● Problem to work on:
List every judge named in the court opinion below, with the title it gives each one.

● Extract provided:
■ ■ ■
September 26, 1994 [NOT FOR PUBLICATION]
UNITED STATES COURT OF APPEALS
FOR THE FIRST CIRCUIT
No. 94-1148
RICARDO DIAZ-GALLEGO,
Defendant, Petitioner,
v.
UNITED STATES OF AMERICA,
Respondent.
APPEAL FROM THE UNITED STATES DISTRICT COURT
FOR THE DISTRICT OF PUERTO RICO
[Hon. Gilberto Gierbolini, U.S. District Judge]
Before
Torruella, Chief Judge,
Cyr and Boudin, Circuit Judges.
Ricardo Diaz-Gallego on brief pro se.
Guillermo Gil, United States Attorney, and Jose A. Quiles
Espinosa, Senior Litigation Counsel, United States Attorney's
Office, on brief for respondent.
Per Curiam. Ricardo Diaz-Gallego appeals the
denial of his motion to vacate a conviction and sentence
under 18 U.S.C. 2255. We affirm.
Appellant and several other persons were indicted
in May, 1987, for possession with intent to distribute
approximately 1700 kilograms of cocaine on board a vessel
subject to the jurisdiction of the United States, in
violation of 46 U.S.C. App. 1903, and 18 U.S.C. 2. He
initially pled not guilty, but then moved to change his plea
to guilty. A joint hearing was held on August 25, 1987, at
which the district court accepted appellant's guilty plea, as
well as the guilty pleas of three of his codefendants.
■ ■ ■
● Records supplied:
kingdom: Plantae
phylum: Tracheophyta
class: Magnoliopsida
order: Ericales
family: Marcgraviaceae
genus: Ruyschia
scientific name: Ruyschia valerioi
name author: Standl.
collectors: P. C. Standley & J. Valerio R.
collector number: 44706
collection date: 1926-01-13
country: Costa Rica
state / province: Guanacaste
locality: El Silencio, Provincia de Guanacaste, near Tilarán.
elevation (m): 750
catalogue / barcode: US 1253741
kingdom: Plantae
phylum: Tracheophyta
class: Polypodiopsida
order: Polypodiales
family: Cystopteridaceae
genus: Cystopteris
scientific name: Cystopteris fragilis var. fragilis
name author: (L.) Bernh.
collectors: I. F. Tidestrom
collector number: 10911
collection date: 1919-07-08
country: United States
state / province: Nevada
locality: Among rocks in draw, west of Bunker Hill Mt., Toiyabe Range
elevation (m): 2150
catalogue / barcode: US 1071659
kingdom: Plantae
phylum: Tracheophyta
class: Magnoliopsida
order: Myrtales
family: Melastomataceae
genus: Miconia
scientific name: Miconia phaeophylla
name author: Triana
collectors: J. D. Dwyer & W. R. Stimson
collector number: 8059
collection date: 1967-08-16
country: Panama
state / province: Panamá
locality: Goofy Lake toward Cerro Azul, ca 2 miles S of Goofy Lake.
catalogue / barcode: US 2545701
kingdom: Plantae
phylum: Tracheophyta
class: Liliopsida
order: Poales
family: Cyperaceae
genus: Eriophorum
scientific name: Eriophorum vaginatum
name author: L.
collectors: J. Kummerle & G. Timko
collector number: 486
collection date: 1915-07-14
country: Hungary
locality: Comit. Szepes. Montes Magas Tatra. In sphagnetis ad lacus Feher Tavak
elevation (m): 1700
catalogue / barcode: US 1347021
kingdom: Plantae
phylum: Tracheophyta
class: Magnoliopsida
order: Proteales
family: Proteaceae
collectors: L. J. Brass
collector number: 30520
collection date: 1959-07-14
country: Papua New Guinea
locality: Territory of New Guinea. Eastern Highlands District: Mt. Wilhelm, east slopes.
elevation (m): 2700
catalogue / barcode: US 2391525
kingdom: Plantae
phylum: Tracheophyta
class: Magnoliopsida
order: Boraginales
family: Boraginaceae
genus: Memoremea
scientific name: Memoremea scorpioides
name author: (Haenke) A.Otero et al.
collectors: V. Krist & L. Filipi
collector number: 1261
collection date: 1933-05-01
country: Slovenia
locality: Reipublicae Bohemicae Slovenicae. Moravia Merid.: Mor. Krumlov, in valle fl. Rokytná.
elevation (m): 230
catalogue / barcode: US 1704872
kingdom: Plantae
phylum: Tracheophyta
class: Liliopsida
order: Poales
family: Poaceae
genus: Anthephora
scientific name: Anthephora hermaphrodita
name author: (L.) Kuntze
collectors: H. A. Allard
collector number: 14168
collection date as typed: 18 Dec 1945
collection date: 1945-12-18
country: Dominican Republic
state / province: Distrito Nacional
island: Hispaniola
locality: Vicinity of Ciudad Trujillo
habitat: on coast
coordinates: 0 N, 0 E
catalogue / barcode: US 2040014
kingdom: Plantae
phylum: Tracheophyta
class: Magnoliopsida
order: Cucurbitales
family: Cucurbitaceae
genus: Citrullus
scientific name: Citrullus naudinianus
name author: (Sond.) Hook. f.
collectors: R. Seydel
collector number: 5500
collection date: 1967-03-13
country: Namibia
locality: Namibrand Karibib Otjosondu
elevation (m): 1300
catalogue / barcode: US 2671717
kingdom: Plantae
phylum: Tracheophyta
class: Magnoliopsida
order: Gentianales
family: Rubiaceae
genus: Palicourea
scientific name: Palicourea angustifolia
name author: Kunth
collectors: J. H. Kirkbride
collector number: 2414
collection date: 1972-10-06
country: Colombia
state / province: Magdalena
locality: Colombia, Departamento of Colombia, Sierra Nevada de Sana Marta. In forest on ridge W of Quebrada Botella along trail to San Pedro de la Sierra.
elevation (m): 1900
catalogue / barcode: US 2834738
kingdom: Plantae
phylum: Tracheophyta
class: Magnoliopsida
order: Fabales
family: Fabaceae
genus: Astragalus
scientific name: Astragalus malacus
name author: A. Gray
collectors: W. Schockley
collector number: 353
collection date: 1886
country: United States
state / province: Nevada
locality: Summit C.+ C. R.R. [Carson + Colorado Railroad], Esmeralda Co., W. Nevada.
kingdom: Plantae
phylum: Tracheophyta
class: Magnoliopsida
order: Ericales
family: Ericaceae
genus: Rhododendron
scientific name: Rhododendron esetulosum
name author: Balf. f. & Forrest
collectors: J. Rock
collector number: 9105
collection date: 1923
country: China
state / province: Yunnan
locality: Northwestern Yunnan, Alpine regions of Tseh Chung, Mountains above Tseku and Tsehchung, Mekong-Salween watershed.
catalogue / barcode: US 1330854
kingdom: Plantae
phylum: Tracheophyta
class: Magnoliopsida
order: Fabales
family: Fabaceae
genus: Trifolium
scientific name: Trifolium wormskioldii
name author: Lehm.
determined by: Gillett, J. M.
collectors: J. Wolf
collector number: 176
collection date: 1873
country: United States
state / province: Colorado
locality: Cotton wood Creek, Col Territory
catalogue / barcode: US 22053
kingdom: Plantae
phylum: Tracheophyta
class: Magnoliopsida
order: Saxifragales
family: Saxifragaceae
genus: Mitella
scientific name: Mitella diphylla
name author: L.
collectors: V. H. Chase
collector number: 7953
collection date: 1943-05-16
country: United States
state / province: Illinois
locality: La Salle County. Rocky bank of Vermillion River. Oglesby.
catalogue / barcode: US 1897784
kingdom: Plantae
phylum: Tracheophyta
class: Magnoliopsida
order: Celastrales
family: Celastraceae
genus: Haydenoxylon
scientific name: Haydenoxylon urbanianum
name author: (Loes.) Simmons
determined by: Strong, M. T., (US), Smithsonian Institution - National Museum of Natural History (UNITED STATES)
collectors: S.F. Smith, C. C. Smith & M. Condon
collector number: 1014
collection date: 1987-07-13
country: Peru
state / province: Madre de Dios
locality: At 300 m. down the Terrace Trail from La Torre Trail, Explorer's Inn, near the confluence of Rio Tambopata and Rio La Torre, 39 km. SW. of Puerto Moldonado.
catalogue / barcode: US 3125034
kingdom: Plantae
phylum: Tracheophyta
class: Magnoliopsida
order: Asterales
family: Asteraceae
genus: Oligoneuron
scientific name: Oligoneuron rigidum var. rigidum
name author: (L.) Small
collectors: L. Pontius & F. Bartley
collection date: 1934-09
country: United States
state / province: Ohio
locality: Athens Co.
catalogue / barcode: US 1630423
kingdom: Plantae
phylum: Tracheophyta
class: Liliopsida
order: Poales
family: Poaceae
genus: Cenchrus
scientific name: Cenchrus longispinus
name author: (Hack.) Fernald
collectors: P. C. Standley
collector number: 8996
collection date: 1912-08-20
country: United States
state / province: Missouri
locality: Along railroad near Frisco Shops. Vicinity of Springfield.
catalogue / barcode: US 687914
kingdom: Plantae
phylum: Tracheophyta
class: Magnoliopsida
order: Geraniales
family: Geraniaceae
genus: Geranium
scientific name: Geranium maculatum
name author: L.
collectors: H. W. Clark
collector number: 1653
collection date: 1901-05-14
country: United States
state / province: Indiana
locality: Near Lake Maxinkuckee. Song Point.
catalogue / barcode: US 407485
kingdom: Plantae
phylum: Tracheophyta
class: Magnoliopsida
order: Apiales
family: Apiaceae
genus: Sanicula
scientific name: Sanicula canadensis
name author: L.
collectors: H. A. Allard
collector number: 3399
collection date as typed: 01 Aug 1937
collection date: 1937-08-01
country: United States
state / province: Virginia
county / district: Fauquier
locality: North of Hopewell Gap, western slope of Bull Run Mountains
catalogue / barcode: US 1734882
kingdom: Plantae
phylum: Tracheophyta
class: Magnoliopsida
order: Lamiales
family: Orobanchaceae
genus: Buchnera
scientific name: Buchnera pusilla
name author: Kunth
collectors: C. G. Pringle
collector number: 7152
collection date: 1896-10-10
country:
■ ■ ■
● Exercise output:
- Gilberto Gierbolini, U.S. District Judge
- Torruella, Chief Judge
- Cyr, Circuit Judge
- Boudin, Circuit Judge